• **Exercise prompt**: From the listing below, copy only the lines from the line that contains "Umzugs. Erstelle eine" to the line that contains "Informazioni sui cookie", counting those two lines as part of the copy.
Data section below:
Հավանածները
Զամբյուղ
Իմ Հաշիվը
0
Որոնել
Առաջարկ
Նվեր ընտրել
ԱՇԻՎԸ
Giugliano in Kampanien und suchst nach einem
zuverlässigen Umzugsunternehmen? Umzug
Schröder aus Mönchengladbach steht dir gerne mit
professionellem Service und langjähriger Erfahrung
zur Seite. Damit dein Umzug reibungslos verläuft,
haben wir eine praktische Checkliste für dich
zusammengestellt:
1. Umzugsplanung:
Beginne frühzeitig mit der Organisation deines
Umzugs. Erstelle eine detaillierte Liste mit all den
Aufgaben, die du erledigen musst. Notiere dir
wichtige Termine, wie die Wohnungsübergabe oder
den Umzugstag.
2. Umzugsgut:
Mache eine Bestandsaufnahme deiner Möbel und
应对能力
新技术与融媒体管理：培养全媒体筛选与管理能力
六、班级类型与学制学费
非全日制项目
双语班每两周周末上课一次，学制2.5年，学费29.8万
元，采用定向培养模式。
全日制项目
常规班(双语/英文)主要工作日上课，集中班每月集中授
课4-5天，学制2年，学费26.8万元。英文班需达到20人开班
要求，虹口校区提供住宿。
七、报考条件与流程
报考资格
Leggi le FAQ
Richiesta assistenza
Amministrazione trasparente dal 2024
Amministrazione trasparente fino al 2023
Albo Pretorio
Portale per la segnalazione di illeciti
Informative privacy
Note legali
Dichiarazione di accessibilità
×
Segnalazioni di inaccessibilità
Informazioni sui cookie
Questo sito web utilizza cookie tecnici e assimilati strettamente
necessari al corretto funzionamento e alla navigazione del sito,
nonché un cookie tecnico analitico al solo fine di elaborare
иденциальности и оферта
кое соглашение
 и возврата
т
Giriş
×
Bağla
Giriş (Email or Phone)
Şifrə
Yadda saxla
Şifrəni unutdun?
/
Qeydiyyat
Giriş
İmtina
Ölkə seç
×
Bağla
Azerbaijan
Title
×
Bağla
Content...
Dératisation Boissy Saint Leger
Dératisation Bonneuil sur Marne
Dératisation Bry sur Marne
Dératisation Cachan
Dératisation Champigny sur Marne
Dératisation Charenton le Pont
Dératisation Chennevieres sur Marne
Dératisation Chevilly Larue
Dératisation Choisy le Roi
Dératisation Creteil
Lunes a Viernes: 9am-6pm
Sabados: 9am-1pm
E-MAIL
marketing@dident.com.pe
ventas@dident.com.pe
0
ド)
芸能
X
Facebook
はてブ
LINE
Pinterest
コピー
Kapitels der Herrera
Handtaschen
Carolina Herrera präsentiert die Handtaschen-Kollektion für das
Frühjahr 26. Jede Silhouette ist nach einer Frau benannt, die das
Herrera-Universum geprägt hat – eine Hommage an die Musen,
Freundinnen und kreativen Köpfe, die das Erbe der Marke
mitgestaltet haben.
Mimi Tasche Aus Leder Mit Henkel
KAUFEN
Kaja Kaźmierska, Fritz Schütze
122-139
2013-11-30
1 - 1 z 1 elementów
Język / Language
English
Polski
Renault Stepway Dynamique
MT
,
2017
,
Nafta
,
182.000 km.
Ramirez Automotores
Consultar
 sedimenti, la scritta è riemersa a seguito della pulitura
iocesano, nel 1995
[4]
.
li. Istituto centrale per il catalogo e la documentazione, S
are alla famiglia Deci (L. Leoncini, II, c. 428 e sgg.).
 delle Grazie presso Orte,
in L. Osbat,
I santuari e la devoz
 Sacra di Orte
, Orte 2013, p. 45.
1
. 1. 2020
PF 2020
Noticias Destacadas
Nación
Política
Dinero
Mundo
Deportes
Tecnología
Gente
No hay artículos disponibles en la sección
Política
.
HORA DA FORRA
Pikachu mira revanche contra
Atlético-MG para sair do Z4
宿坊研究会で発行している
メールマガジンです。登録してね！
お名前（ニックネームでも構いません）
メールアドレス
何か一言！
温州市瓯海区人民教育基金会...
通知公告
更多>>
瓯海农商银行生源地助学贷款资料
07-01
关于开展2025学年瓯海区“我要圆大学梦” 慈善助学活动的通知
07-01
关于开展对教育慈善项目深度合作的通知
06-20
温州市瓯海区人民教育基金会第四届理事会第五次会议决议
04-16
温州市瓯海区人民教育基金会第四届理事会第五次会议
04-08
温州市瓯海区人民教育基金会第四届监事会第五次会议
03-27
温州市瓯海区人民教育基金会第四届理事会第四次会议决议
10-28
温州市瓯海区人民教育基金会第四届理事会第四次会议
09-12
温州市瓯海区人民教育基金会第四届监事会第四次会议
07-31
End of Data section.
• **Answer box**:
Umzugs. Erstelle eine detaillierte Liste mit all den
Aufgaben, die du erledigen musst. Notiere dir
wichtige Termine, wie die Wohnungsübergabe oder
den Umzugstag.
2. Umzugsgut:
Mache eine Bestandsaufnahme deiner Möbel und
应对能力
新技术与融媒体管理：培养全媒体筛选与管理能力
六、班级类型与学制学费
非全日制项目
双语班每两周周末上课一次，学制2.5年，学费29.8万
元，采用定向培养模式。
全日制项目
常规班(双语/英文)主要工作日上课，集中班每月集中授
课4-5天，学制2年，学费26.8万元。英文班需达到20人开班
要求，虹口校区提供住宿。
七、报考条件与流程
报考资格
Leggi le FAQ
Richiesta assistenza
Amministrazione trasparente dal 2024
Amministrazione trasparente fino al 2023
Albo Pretorio
Portale per la segnalazione di illeciti
Informative privacy
Note legali
Dichiarazione di accessibilità
×
Segnalazioni di inaccessibilità
Informazioni sui cookie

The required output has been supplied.